The problem was that the accumulator itself was not a strict data structure. I changed that to a strict pair:

data Pair a b = Pair !a !b deriving (Generic, NFData)

{-# INLINE sumProductScan #-}
sumProductScan :: Monad m => Stream m Int -> m (Pair Int Int)
sumProductScan = S.foldl' (\(Pair _  p) (s0,x) -> Pair s0 (p P.* x)) (Pair 0 1)
    . S.scanl' (\(s,_) x -> (s + x,x)) (0,0)

And the performance became identical to fold:

serially/mixed/sum-product-fold          mean 97.81 μs  ( +- 3.458 μs  )
serially/mixed/sum-product-scan0         mean 98.23 μs  ( +- 3.391 μs  )
serially/mixed/sum-product-scan          mean 98.39 μs  ( +- 4.225 μs  )

Is there a way to avoid this pitfall?

pranaysashank commented 4 years ago

An alternative would be to deepseq the data structure, this would require a NFData instance.
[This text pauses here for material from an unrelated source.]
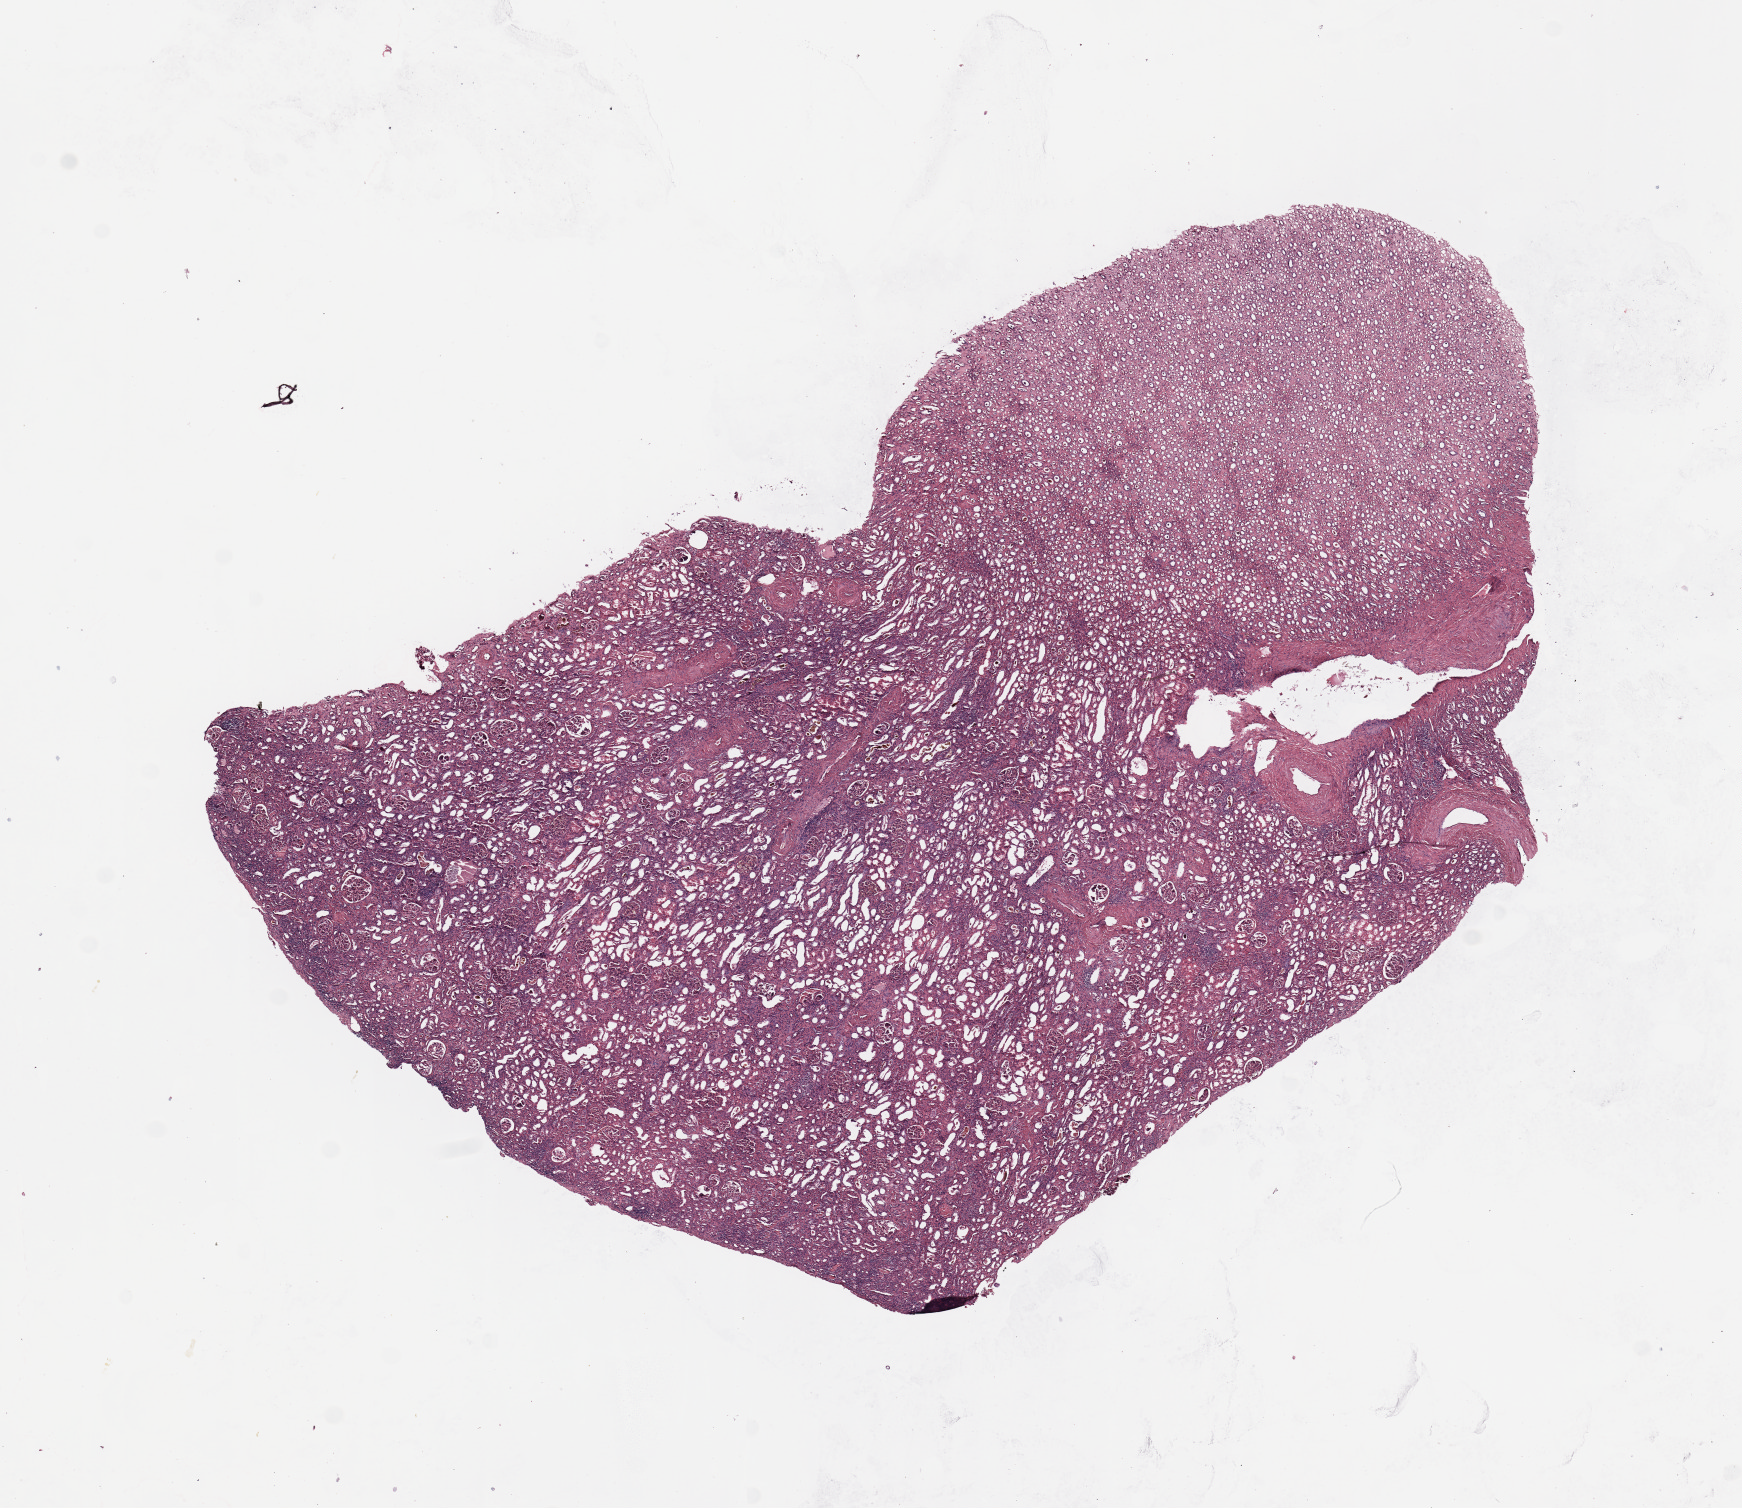
Whole-slide histology image, Hematoxylin and eosin (H&E) stained, a low-resolution overview of the entire scanned area, about 13.8 x 11.9 mm (from a 20x scan); normal (non-tumour) tissue sample, sampled site: kidney. Male, 61 y/o.
This section: normal (non-tumour) tissue from the same patient. Patient diagnosis: Renal cell carcinoma, NOS.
The drawback would be the repeated traversals on a data structure part of which is probably already strict (for example, in a Tree)

harendra-kumar commented 4 years ago

I also thought of using NFData constraint on the fold accumulator. But I think we need a compile time enforcement not runtime evaluation. If somehow at compile time we can figure out that all leaves of a container are strict and fail the compilation if they are not then it will be helpful.

harendra-kumar commented 4 years ago

Fuzzy thoughts. Can we put a constraint on the type and if that constraint is present we introspect the type to make sure that all leaves either have a bang pattern or are defined in a module having StrictData?